§ **PAGE EXCERPT**
↓

Apple is Working on Even Stronger iPhone and iCloud Encryption

Apple is taking steps to ensure that the encryption on iOS devices and iCloud backups is so strong that it couldn’t hack itself, even if it wanted to.

Apple is Working on Even Stronger iPhone and iCloud Encryption

9to5Mac:

In complementary reports today, The New York Times and Financial Times are detailing that Apple engineers are now actively developing new encryption methods for iCloud backups and iPhone hardware, so that Apple couldn’t even hack itself … if it was asked to again like in San Bernardino iPhone backdoor/unlock case.

Such a move would prevent the company from being compelled to cooperate with the FBI, as it is being ordered to in the current San Bernardino shooter iPhone case. Plus, it would also close an iCloud backups security hole that has been exploited by law enforcement agencies a number of times in the past.

Currently, even though iCloud backups are encrypted, the encryption key is also stored on Apple’s servers, meaning law enforcement agencies can ask for the data to be supplied from those servers. (If the FBI hadn’t changed the iCloud password on the iPhone 5c used by shooter Syed Farook, it could have used this loophole to access the most recent backups form the device in question. instead, in light of the password change, Apple was only able to supply iCloud backups up to October 19th.)

The report from the Financial Times indicates Apple is developing new encryption for iCloud backups, where the encryption keys are tied to the local user device. Apple would be unable to decrypt these backups, and could no longer comply with law enforcement requests. However, it isn’t clear what Apple could do to help a user who has forgotten their iCloud password, which could lead to the user being permanently locked out of their own data.

The New York Times report says Apple is re-evaluating its iOS security, with the idea such security needs to be impervious to everyone, not the least of all, Apple itself. Such an approach would prevent Apple from being forced to create a “backdoor” to an encrypted device, such as the current case where the FBI seeks to force the Cupertino firm to create special iOS software that would allow the Bureau to use a “brute-force” technique to unlock the device used by terrorist Farook.

↑

§ **DATASET CONTENT**

↓

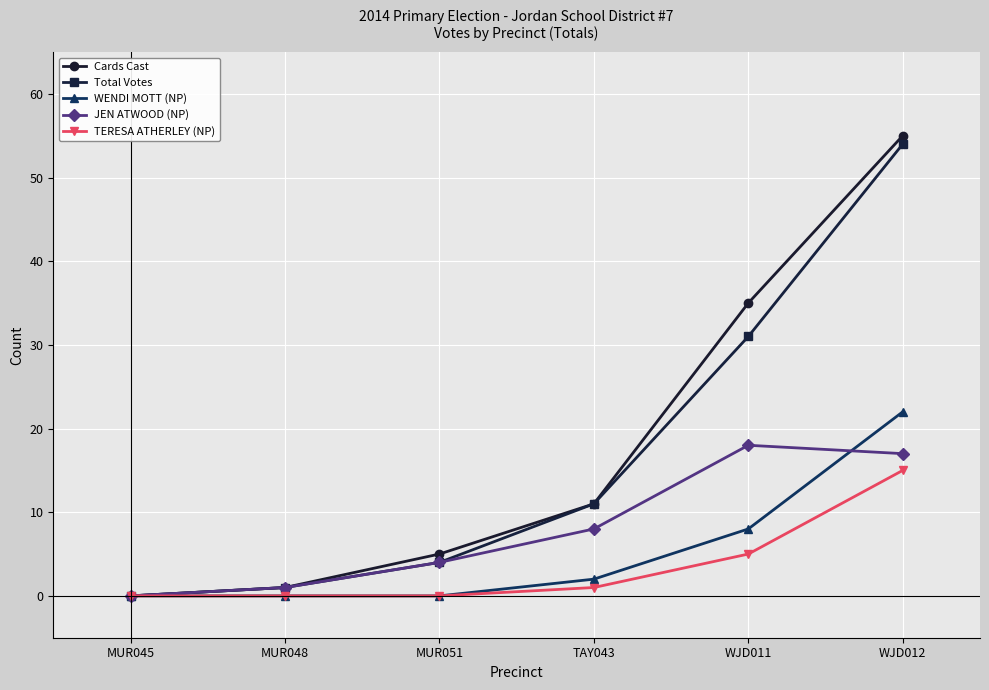

What is the difference between the maximum and minimum values in the Total Votes series?

54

↑

Answer these about the article on Apple's encryption:
1. Where is the encryption key for iCloud backups currently stored?
2. Up to what date was Apple able to supply iCloud backups after the password change?
3. According to the Financial Times report, what would the keys for the new iCloud backup encryption be tied to?

§ **ANSWER AREA**
1. On Apple's servers.
2. October 19th.
3. The local user device.